=== Requirement ===
Copy the data below verbatim, leaving out the pictures.

=== Items from a dataset ===
--

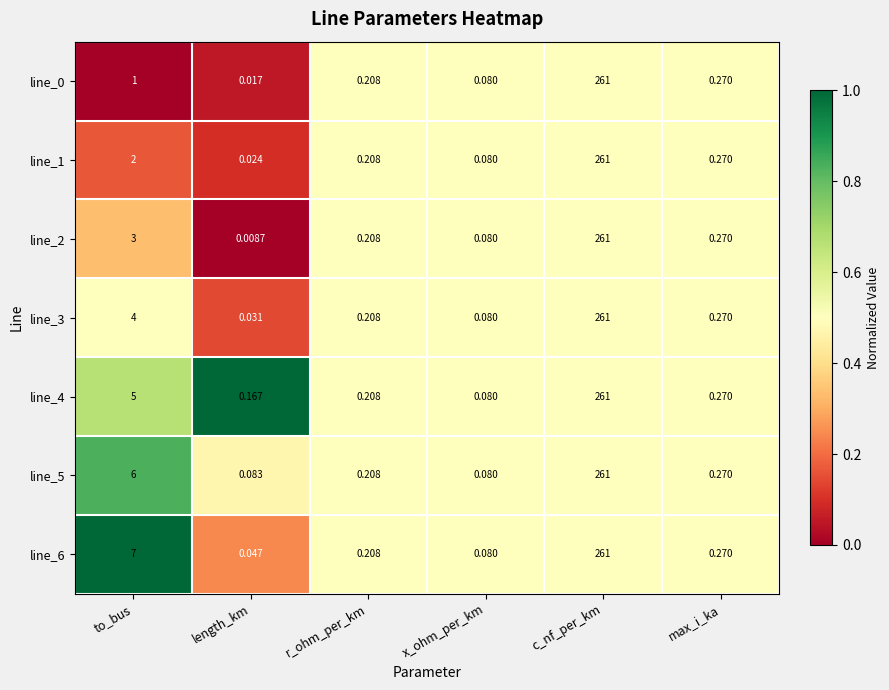

Which series has the largest total across all categories?

line_6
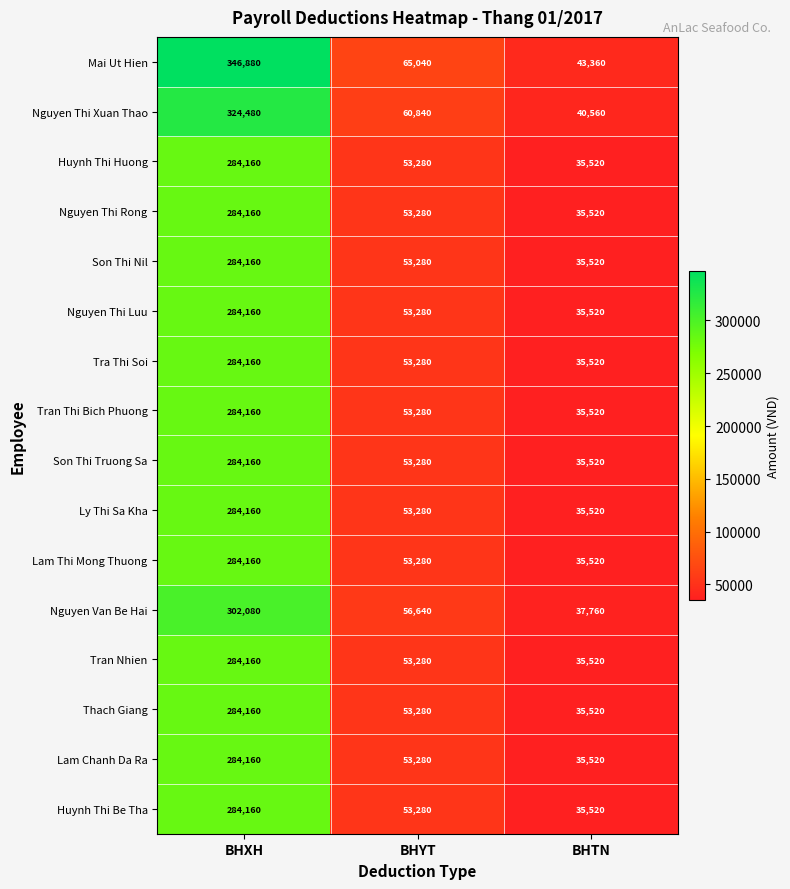

What is the average value of the Mai Ut Hien series?

151760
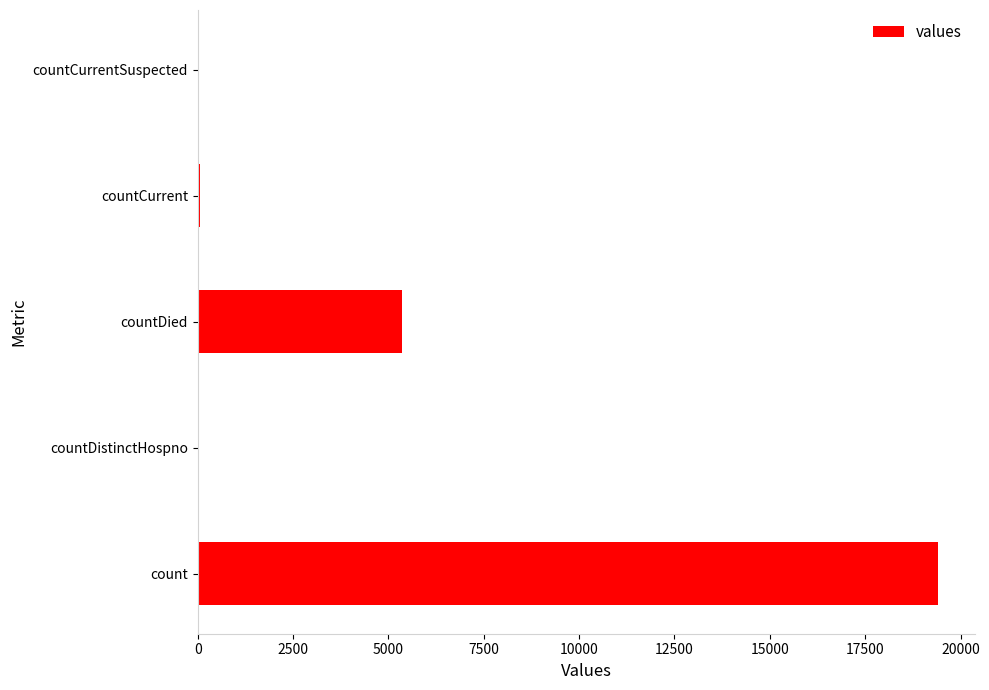

Is it true that the value at countCurrentSuspected is 0?

True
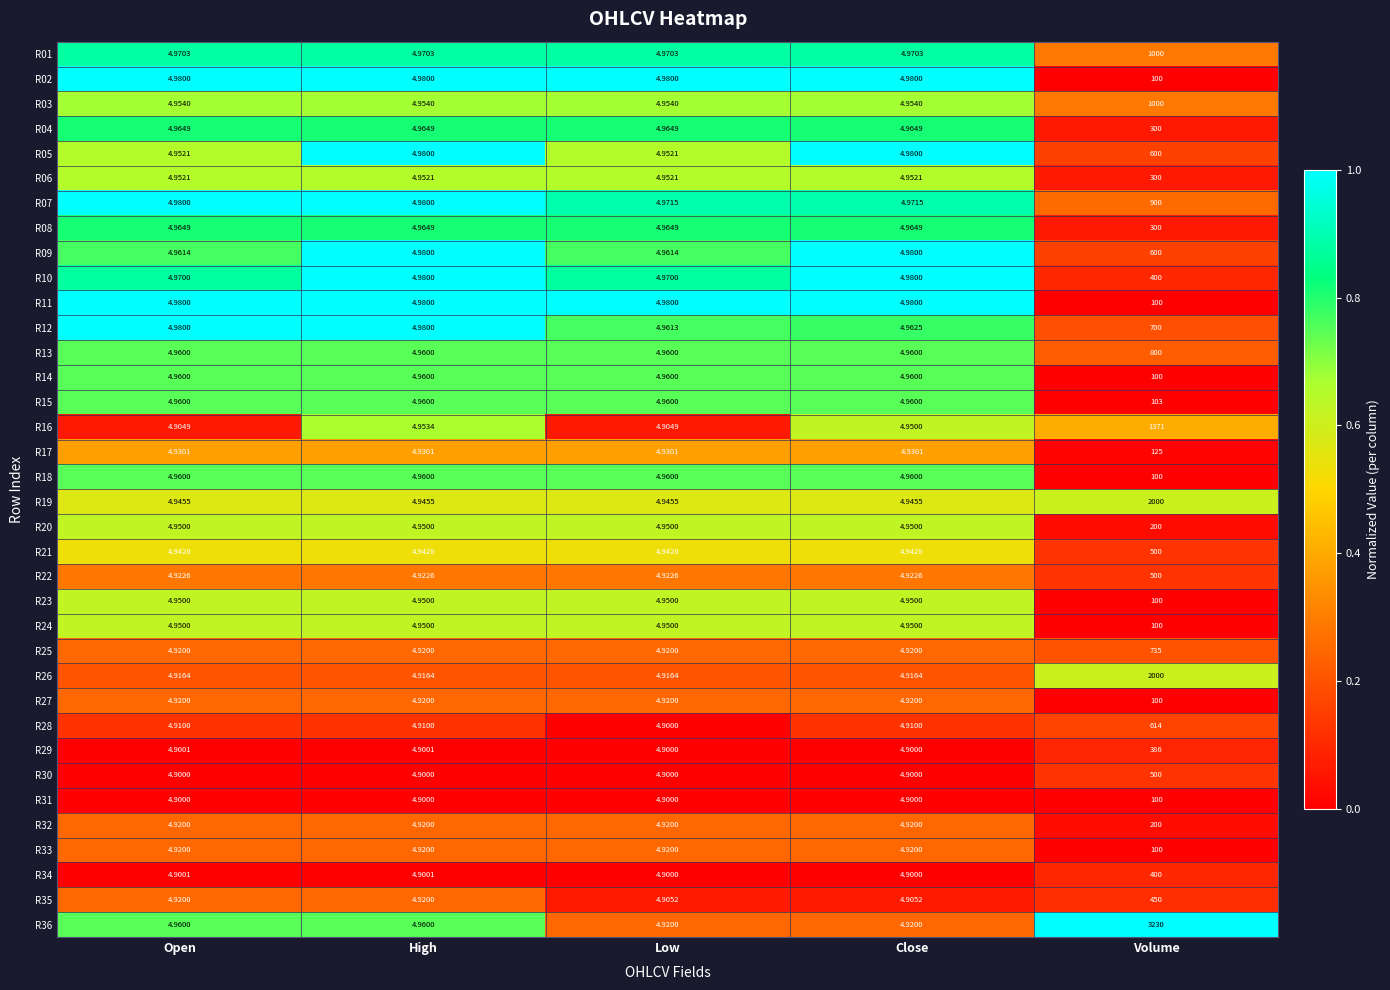

Is the value of R13 at Low greater than the value of R27 at Low?

Yes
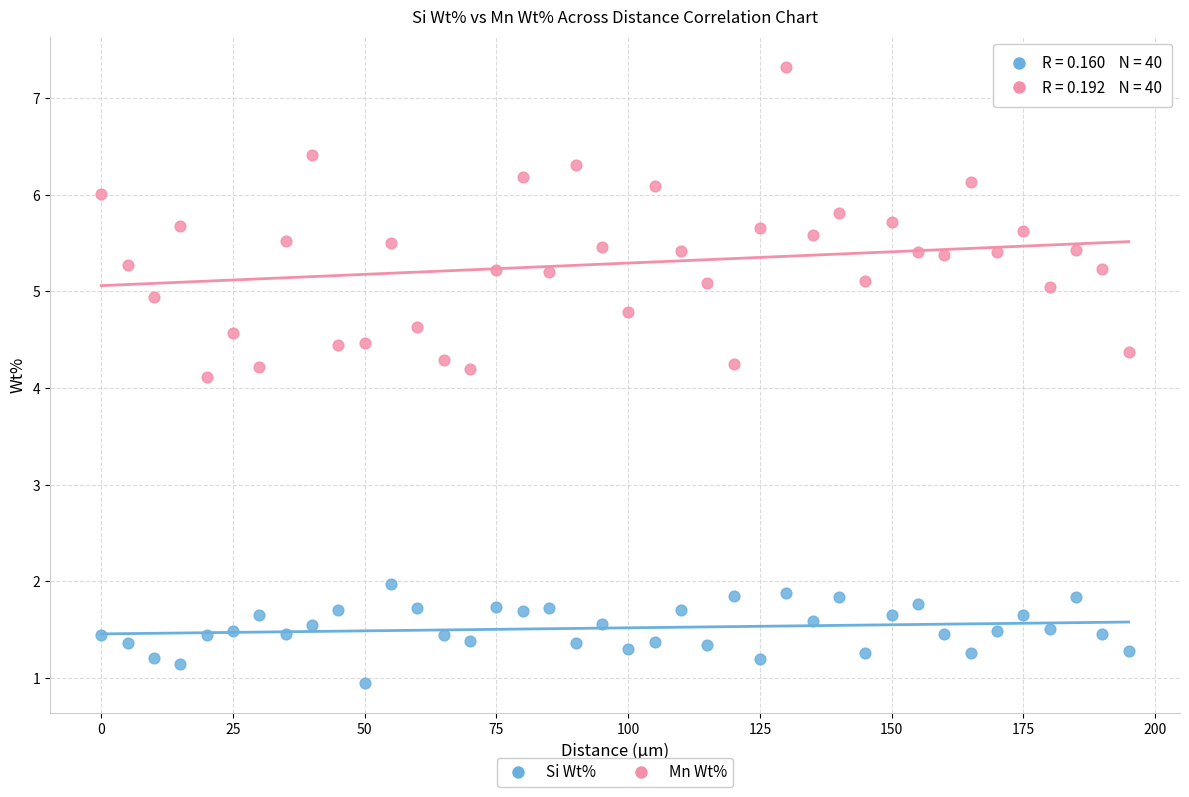

Which series has the widest spread of Y values?

Mn Wt%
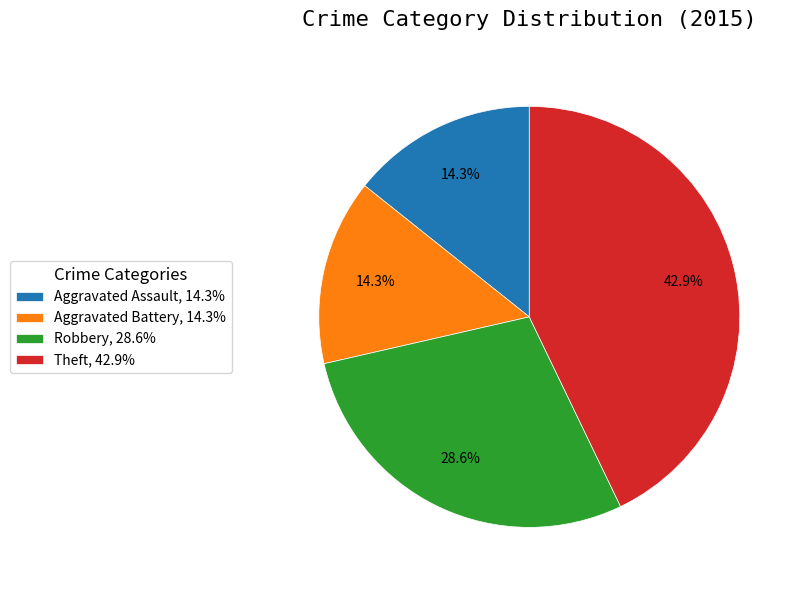

Does Robbery, 28.6% represent more than half of the total?

No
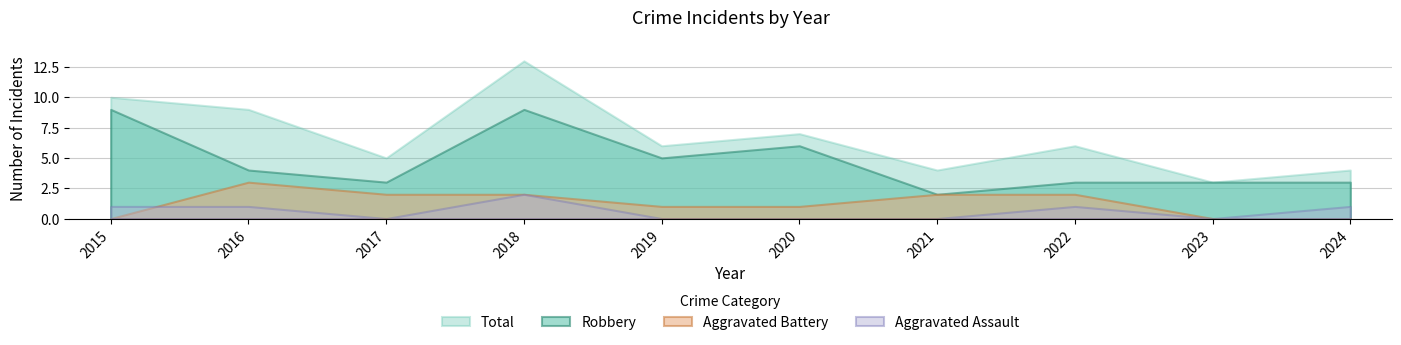

Which series has the largest range (max minus min)?

Total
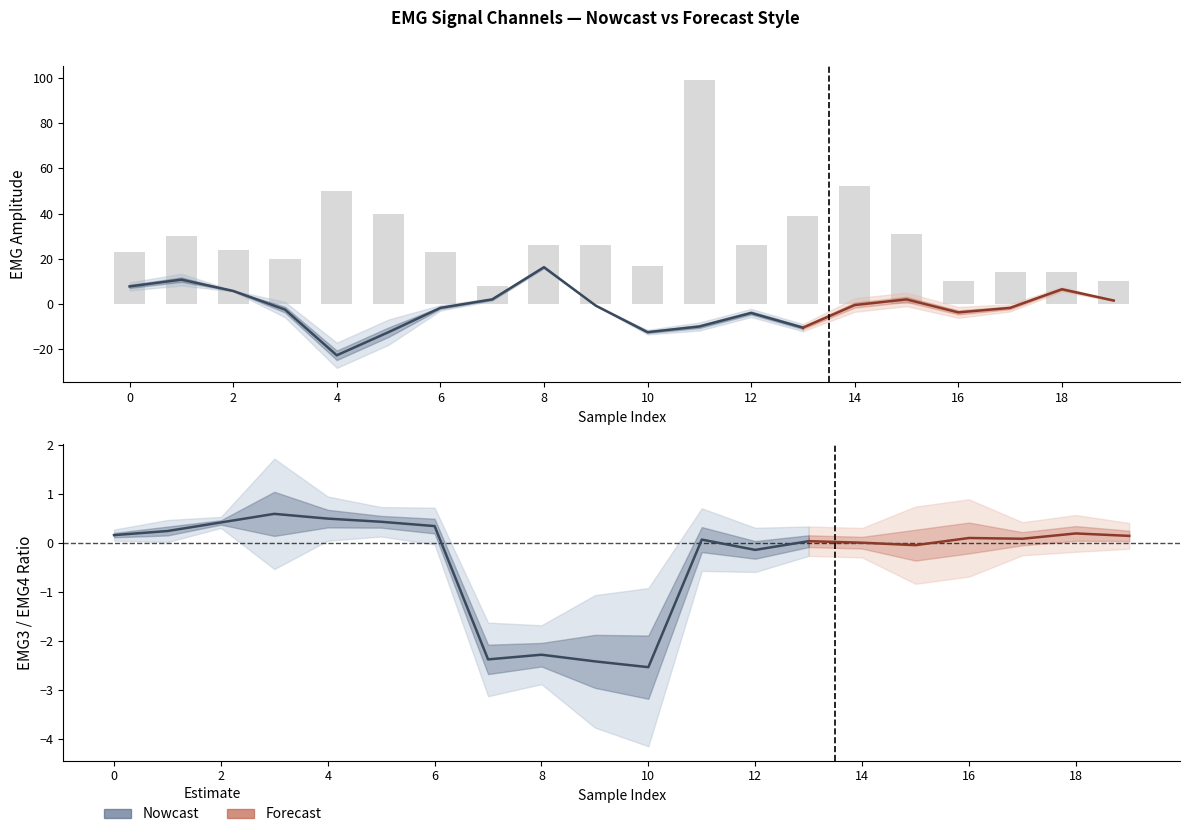

Where does the emg3 series first go above 3?

1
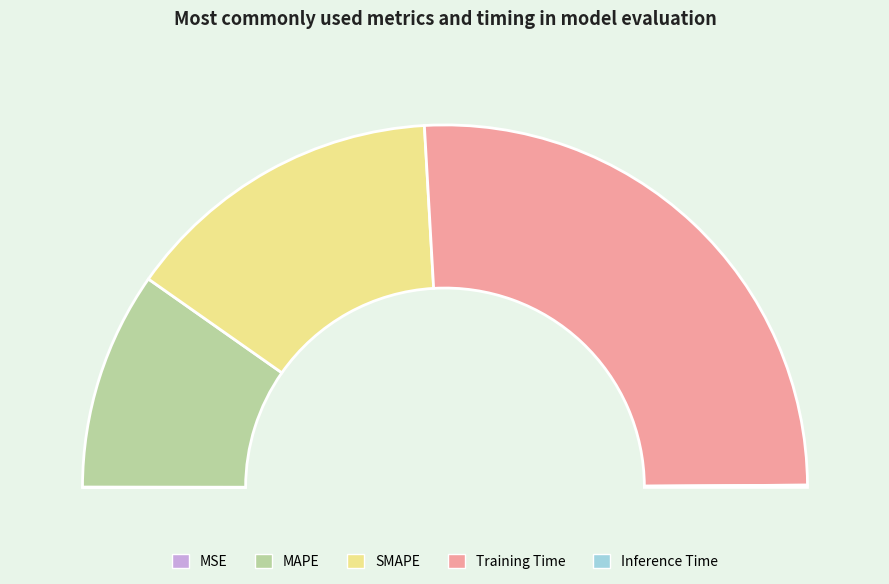

Do MSE and Inference Time together represent more than half of the pie?

No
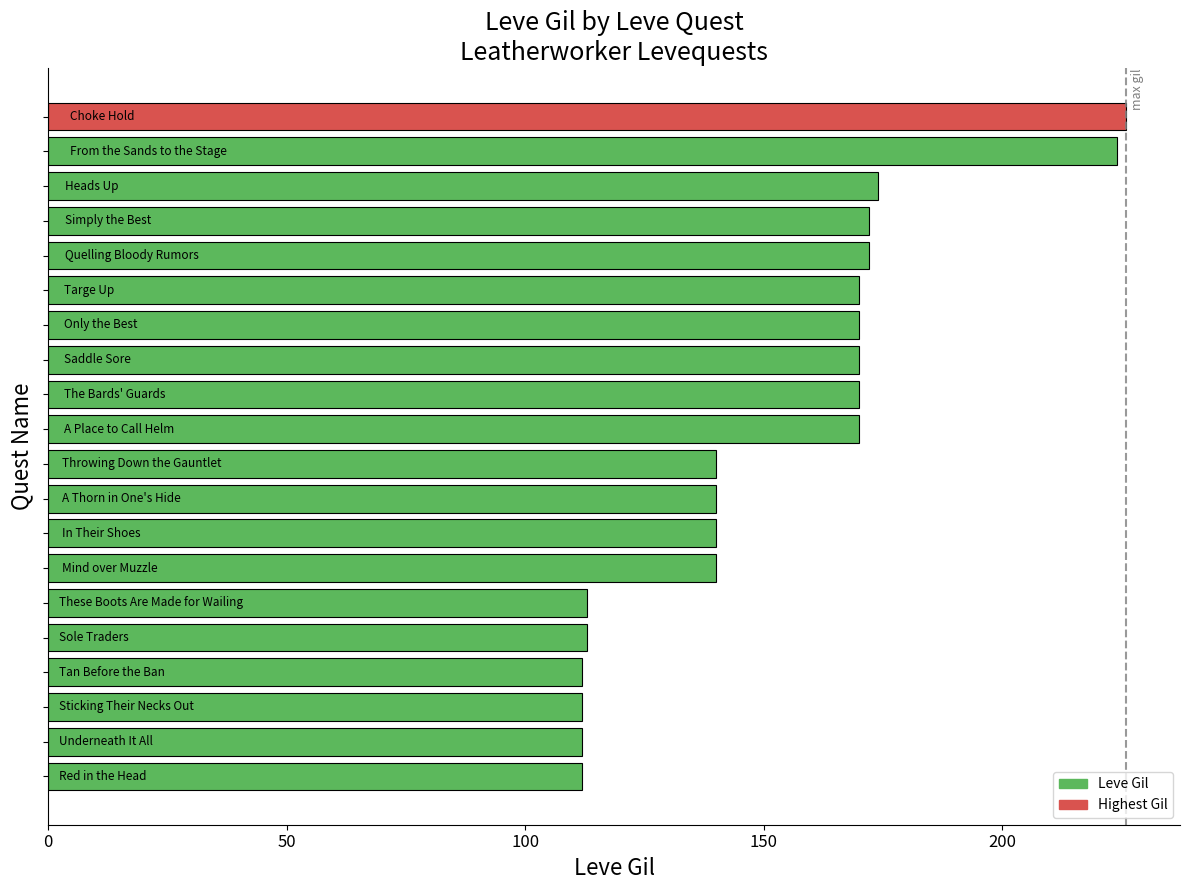

What is the minimum value shown in the chart?

112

--

=== Reply ===
Which series has the largest total across all categories?

line_6

What is the average value of the Mai Ut Hien series?

151760

Is it true that the value at countCurrentSuspected is 0?

True

Is the value of R13 at Low greater than the value of R27 at Low?

Yes

Which series has the widest spread of Y values?

Mn Wt%

Does Robbery, 28.6% represent more than half of the total?

No

Which series has the largest range (max minus min)?

Total

Where does the emg3 series first go above 3?

1

Do MSE and Inference Time together represent more than half of the pie?

No

What is the minimum value shown in the chart?

112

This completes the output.